The particular worry this time was that capital was growing in relationship to GDP. Instead of said societal capital being 200%, or 300%, of GDP it was rising to ever higher multiples, perhaps 400% and so on. This could only mean that inherited capital was going to become ever more important as a determinant of positions in life, as was true in the 18th and 19th centuries, so tax the capitalists now and tax 'em good.
It's possible that we missed a little of the nuance there but that's a reasonable outline of his worries and his policy solutions. At which point we've this information from the OECD:
The 2016 OECD Pensions Outlook analyses how the pensions landscape is changing in the face of challenges that include ageing populations, the fallout from the financial and economic crisis, and the current environment of low economic growth and low returns.

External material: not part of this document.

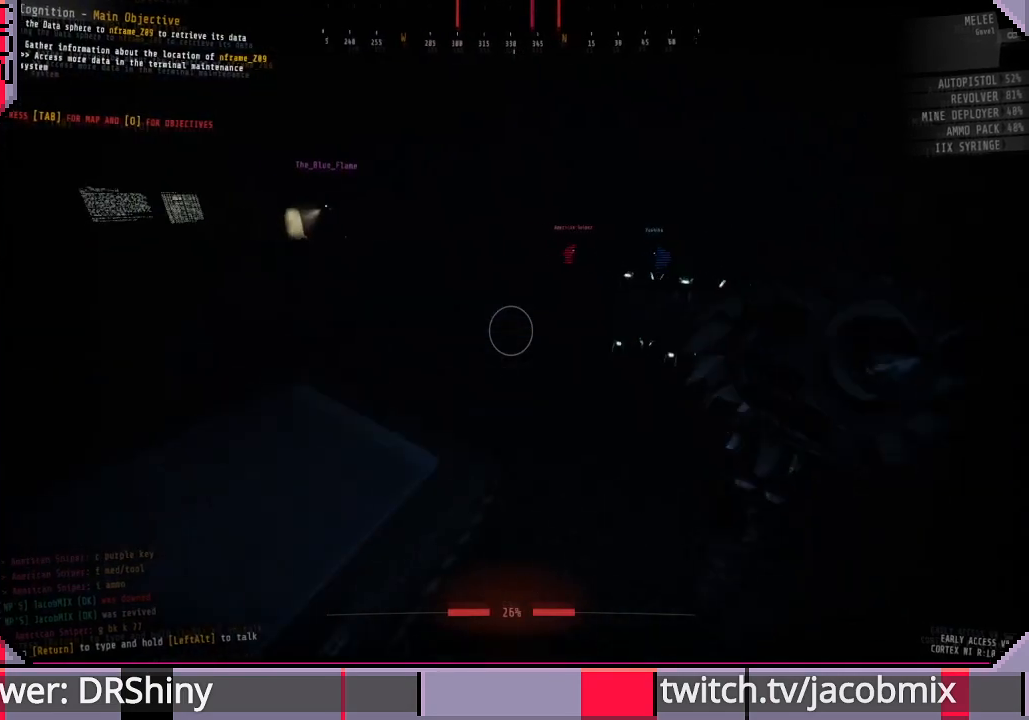
{"keys": ["shift", "w"], "mouse": [], "events": [[200, "d", "down"], [300, "d", "up"]]}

The report shows that there were 13 OECD countries in which assets in funded pensions represented more than 50% of GDP in 2015, up from 10 in the early 2000s. Over the same period, the number of OECD countries where assets in funded private pension arrangements represent more than 100% of GDP increased from 4 to 7 countries.
We're living longer lives these days, we're working for fewer decades of them and thus people are rationally saving for their expected golden years. Thus capital as a percentage of GDP rises - not to produce inheritances, but to produces incomes in retirement. And rises by potentially at least more than 100% of GDP.
We can't see that this is a problem and we most certainly cannot see that this is an argument for greater taxation of capital. Quite the reverse in fact, people saving for their old age should be encouraged, not specifically taxed.
So much for the most recent French call for revolution then, eh?